Jutaan sertifikat tanah telah dibagikan oleh Pemerintahan Jokowi-JK dalam 5 tahun terakhir, pembagian secara masive ini bertujuan untuk memberikan kepastian hukum dan kenyamanan masyarakat atas tanah yang sudah mereka miliki yang selama ini belum bersertifikat. Tidak cuma kepada masyarakat, kepada ratusan institusi di negeri ini juga ikut merasakan kemudahan ini. Tentu semua dengan proses verifikasi kepemilikan yang benar.
Rabu 13 Maret 2019 lalu Sofyan A Djalil selaku Menteri ATR/BPN RI melakukan penyerahan sertifikat tanah untuk beberapa penerima di Kota Banda Aceh. Penyerahan sertifikat itu berlangsung di aula Lantai IV Gedung Mawardy Nurdin, Balai Kota dan diterima oleh Aminullah Usman selakuk Wali Kota. Sementara di Aceh Besar, penyerahan sertifikat untuk masyarakat itu berlangsung di Meuligoe Bupati di Kota Jantho, yang diterima Bupati Aceh Besar, Mawardi Ali.
Hal yang menarik dalam kesempatan itu adalah permintaan Wali Kota Aceh kepada Menteri ATR/BPN RI agar beberapa lahan milik BUMN dihibahkan kepada Pemda untuk dikelola dengan lebih baik.

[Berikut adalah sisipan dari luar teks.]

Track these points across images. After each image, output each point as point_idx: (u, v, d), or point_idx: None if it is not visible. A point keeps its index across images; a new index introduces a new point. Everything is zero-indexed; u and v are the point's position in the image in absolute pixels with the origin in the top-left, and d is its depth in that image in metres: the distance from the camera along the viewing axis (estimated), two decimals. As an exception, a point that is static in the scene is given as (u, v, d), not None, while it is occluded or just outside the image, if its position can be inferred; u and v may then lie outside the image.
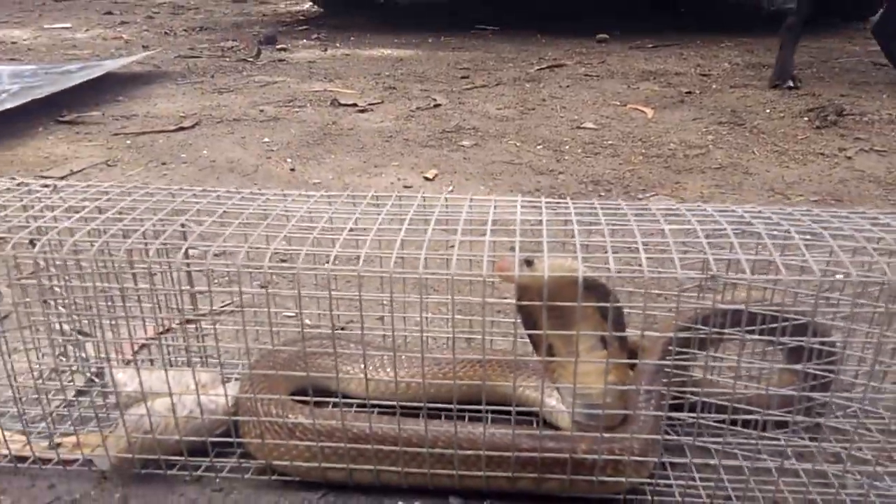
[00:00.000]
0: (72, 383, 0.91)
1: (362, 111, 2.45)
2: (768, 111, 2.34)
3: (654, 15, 4.23)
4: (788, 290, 0.75)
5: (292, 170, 1.84)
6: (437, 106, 2.51)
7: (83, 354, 0.93)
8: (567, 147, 2.02)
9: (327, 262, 0.69)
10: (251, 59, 3.42)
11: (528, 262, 0.70)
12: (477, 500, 0.75)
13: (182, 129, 2.23)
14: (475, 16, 4.39)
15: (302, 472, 0.76)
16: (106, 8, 5.31)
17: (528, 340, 0.78)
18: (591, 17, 4.18)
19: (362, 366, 0.86)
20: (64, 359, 0.93)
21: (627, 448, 0.72)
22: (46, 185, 0.90)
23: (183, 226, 0.78)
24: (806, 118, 2.23)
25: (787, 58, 2.63)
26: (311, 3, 5.33)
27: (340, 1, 5.06)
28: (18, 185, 0.91)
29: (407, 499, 0.75)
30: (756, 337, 0.75)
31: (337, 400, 0.74)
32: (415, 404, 0.76)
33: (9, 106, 2.16)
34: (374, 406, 0.84)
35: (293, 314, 1.00)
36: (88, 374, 0.93)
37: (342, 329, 1.09)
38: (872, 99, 2.44)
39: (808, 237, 0.69)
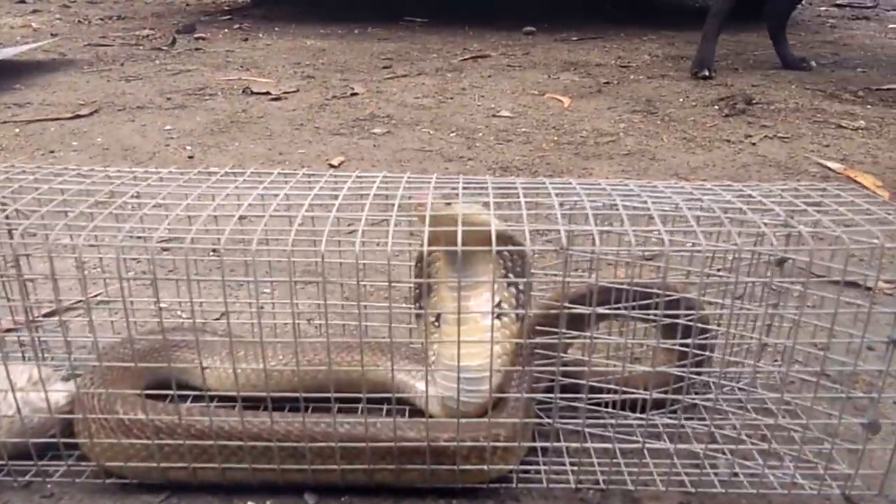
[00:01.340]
0: None
1: (276, 99, 2.37)
2: (681, 100, 2.36)
3: (583, 10, 4.26)
4: (636, 262, 0.73)
5: (190, 157, 1.75)
6: (353, 95, 2.45)
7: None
8: (480, 135, 1.99)
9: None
10: (165, 48, 3.28)
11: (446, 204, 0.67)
12: (334, 496, 0.70)
13: (79, 116, 2.10)
14: (404, 8, 4.33)
15: (140, 474, 0.70)
16: (18, -5, 5.03)
17: (393, 325, 0.73)
18: (520, 10, 4.18)
19: (201, 357, 0.80)
20: None
21: (491, 434, 0.68)
22: None
23: (2, 204, 0.70)
24: (716, 107, 2.26)
25: (708, 48, 2.67)
26: (237, -7, 5.18)
27: (267, -10, 4.94)
28: None
29: (258, 498, 0.70)
30: (620, 313, 0.72)
31: (173, 392, 0.67)
32: (259, 394, 0.70)
33: None
34: (222, 399, 0.78)
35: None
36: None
37: (216, 319, 1.02)
38: (781, 89, 2.49)
39: (666, 209, 0.67)
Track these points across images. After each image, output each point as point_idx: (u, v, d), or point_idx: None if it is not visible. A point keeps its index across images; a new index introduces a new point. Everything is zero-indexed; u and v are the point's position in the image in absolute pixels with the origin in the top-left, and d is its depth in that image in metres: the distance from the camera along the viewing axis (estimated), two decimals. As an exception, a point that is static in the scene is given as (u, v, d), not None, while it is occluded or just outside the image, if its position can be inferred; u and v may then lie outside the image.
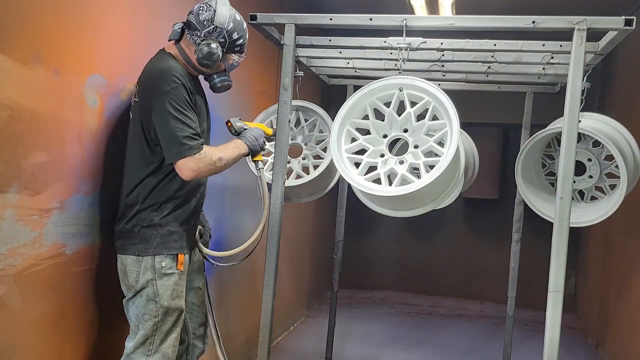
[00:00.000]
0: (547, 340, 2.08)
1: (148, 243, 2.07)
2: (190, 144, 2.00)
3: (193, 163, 2.01)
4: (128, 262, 2.08)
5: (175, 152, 2.00)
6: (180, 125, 2.00)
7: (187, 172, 2.02)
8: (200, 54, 2.10)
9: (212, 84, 2.26)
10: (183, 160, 2.00)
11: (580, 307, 5.69)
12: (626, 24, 2.09)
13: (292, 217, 4.55)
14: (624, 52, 4.44)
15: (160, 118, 2.00)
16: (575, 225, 2.76)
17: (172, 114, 2.00)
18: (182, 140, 1.99)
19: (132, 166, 2.11)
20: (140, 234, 2.07)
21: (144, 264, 2.06)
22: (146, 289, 2.07)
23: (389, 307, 6.02)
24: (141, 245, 2.07)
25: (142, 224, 2.08)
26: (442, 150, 2.36)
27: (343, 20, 2.38)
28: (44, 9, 1.82)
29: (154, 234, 2.08)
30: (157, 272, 2.07)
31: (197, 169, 2.03)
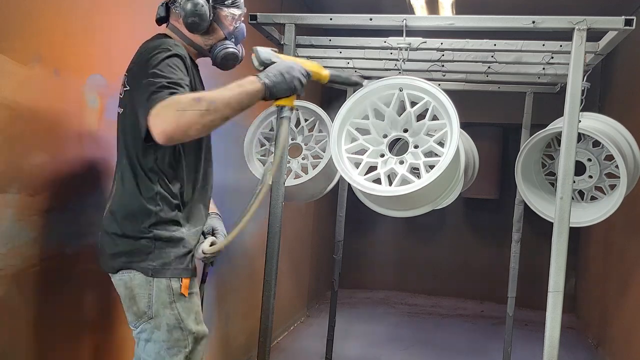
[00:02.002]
0: (547, 341, 2.08)
1: (165, 262, 1.70)
2: (156, 95, 1.52)
3: (155, 115, 1.49)
4: (135, 283, 1.69)
5: (143, 110, 1.55)
6: (156, 79, 1.56)
7: (154, 133, 1.50)
8: (183, 13, 1.74)
9: (214, 57, 1.85)
10: (149, 118, 1.50)
11: (581, 307, 5.69)
12: (626, 24, 2.09)
13: (292, 217, 4.55)
14: (624, 52, 4.43)
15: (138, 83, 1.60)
16: (575, 225, 2.76)
17: (152, 73, 1.58)
18: (150, 94, 1.54)
19: (129, 167, 1.72)
20: (156, 249, 1.69)
21: (156, 284, 1.68)
22: (166, 317, 1.68)
23: (389, 307, 6.02)
24: (156, 263, 1.69)
25: (158, 237, 1.70)
26: (442, 150, 2.36)
27: (343, 20, 2.38)
28: (44, 9, 1.82)
29: (173, 251, 1.71)
30: (174, 293, 1.70)
31: (162, 124, 1.48)
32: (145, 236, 1.69)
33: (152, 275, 1.68)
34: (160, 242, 1.70)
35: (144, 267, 1.68)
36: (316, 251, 5.51)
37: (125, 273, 1.71)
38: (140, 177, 1.71)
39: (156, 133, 1.49)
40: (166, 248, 1.70)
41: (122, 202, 1.72)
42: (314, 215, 5.41)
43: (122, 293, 1.73)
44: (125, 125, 1.74)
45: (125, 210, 1.71)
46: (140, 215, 1.69)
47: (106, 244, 1.75)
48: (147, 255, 1.69)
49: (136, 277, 1.69)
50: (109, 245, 1.74)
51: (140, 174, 1.71)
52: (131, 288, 1.70)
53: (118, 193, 1.75)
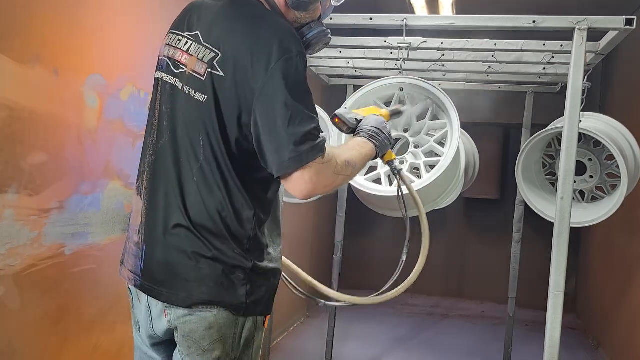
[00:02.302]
0: (548, 341, 2.08)
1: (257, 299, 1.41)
2: (311, 144, 1.30)
3: (312, 173, 1.30)
4: (221, 323, 1.37)
5: (290, 156, 1.28)
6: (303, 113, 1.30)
7: (301, 187, 1.31)
8: None
9: (305, 40, 1.51)
10: (302, 170, 1.29)
11: (581, 308, 5.68)
12: (627, 24, 2.09)
13: (292, 217, 4.54)
14: (625, 51, 4.43)
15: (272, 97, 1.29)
16: (576, 225, 2.76)
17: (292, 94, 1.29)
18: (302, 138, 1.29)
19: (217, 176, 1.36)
20: (250, 283, 1.39)
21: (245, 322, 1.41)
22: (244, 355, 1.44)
23: (389, 307, 6.01)
24: (249, 300, 1.39)
25: (255, 270, 1.40)
26: (443, 150, 2.35)
27: (343, 19, 2.38)
28: (44, 9, 1.81)
29: (266, 285, 1.44)
30: (257, 329, 1.44)
31: (317, 182, 1.31)
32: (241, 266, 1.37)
33: (243, 314, 1.39)
34: (255, 274, 1.40)
35: (235, 304, 1.37)
36: (316, 251, 5.51)
37: (207, 309, 1.36)
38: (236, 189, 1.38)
39: (303, 188, 1.31)
40: (259, 281, 1.41)
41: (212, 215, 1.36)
42: (314, 215, 5.40)
43: (194, 333, 1.37)
44: (211, 120, 1.36)
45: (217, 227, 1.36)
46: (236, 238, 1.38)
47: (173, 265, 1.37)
48: (241, 290, 1.37)
49: (222, 314, 1.36)
50: (185, 267, 1.36)
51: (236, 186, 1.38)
52: (217, 329, 1.37)
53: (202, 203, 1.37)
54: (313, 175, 1.31)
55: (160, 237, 1.39)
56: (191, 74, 1.39)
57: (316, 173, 1.31)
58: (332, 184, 1.37)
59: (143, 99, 2.33)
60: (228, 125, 1.35)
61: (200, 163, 1.37)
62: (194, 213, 1.37)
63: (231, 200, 1.37)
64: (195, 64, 1.38)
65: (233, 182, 1.37)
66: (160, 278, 1.39)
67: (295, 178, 1.31)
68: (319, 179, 1.32)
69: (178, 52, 1.44)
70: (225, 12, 1.42)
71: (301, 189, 1.32)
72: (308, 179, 1.30)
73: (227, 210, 1.36)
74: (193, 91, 1.38)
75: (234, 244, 1.37)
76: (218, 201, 1.36)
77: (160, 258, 1.39)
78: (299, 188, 1.32)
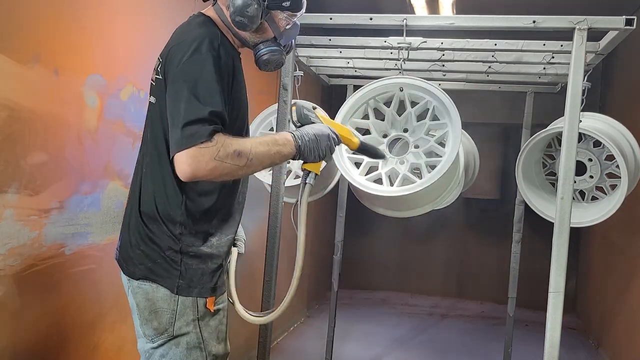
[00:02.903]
0: (548, 341, 2.08)
1: (192, 281, 1.57)
2: (195, 130, 1.42)
3: (189, 156, 1.41)
4: (159, 296, 1.57)
5: (175, 140, 1.44)
6: (194, 102, 1.43)
7: (180, 168, 1.44)
8: (232, 8, 1.56)
9: (257, 55, 1.68)
10: (182, 152, 1.42)
11: (581, 308, 5.68)
12: (627, 24, 2.09)
13: (291, 218, 4.54)
14: (625, 51, 4.43)
15: (173, 93, 1.48)
16: (576, 225, 2.76)
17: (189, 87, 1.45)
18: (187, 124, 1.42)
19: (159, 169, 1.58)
20: (183, 265, 1.56)
21: (181, 300, 1.56)
22: (187, 335, 1.58)
23: (389, 307, 6.01)
24: (183, 281, 1.56)
25: (187, 252, 1.57)
26: (443, 150, 2.35)
27: (343, 19, 2.38)
28: (44, 9, 1.81)
29: (201, 268, 1.59)
30: (199, 310, 1.59)
31: (194, 165, 1.42)
32: (172, 248, 1.56)
33: (177, 293, 1.55)
34: (187, 256, 1.57)
35: (169, 284, 1.55)
36: (316, 251, 5.51)
37: (147, 283, 1.57)
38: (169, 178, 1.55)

Sebenarnya hal seperti ini tidak perlu dilakukan, karena masih ada cara lain yang bisa dilakukan. Hibah hanya dilakukan bila itu satu-satunya cara yang bisa ditempuh, tetapi kalau tujuannya hanya agar bisa dimanfaatkan dengan baik, itu adalah sebuah kesalahan besar.
Semua BUMN harus mempertanggung jawabkan kepada kementerian BUMN setiap jenagkal lahan yang mereka miliki. Hal ini karena BUMN adalah sebuah badan usaha (perusahaan), yang mana pelaporan aset adalah hal yang harus dilakukan dengan bertanggung jawab. Jangan sampai ada aset yang diprivatisasi.
Tanah yang kosong bukan berarti tidak bisa digunakan, karena semisal bila kepala daerah setempat cerdas, dia bisa melakukan kerjasama dengan beberapa pihak untuk memaksimalkan. Misalnya dengan menggandeng investor untuk mengembangkannya menjadi lahan yang produktif. Pihak pemerintah daerah bisa menggandeng BUMN selaku pemilik lahan, dan pihak swasta lainnya untuk membangunnya.
Tentu dengan sistem bagi hasil. Bila hal ini dilakukan, saya yakin pembangunan di Kota Aceh Besar akan lebih semarak dan bermanfaat bagi kemaslahatan semua pihak.
Sebenarnya di DKI Jakarta ada contoh bagaimana Basuki Tjahaya Purnama selaku gubernur DKI Jakarta waktu itu membangun Bundaran Semanggi yang prestisius tanpa membebani APBD DKI. Padahal APBD di DKI sisa banyak, tetapi gubernur tidak mau menggunakannya. Itu adalah contoh kecerdasan dalam mengelola uang APBD.
Mungki di Kota Aceh Besar bisa melakukan hal yang sama, dengan menggandeng investor lokal, membangun pusat perbelanjaan / pusat kuliner yang modern dengan arsitektur khas Aceh, sehingga bisa menjadi tempat yang ikonik Kota Aceh.
Lahan bisa menggunakan salah satu lahan yang kosong, bila itu milik BUMN ya seharusnya komunikasikan dengan baik dengan pihak BUMN terkait dan pihak investor. Jalin kerjasama dengan ketentuan win-win solution (menguntungkan semua pihak).
Jadi, akuisisi lahan bukanlah sebuah solusi bila tujuannya hanya untuk memaksimalkan pemanfaatan lahan, saya lihat disini justru lebih baik bila adanya kerjasama pengembangan kota dengan melibatkan banyak pihak, sehingga bisa terjadi saling kontrol antar institusi, baik negeri maupun swasta.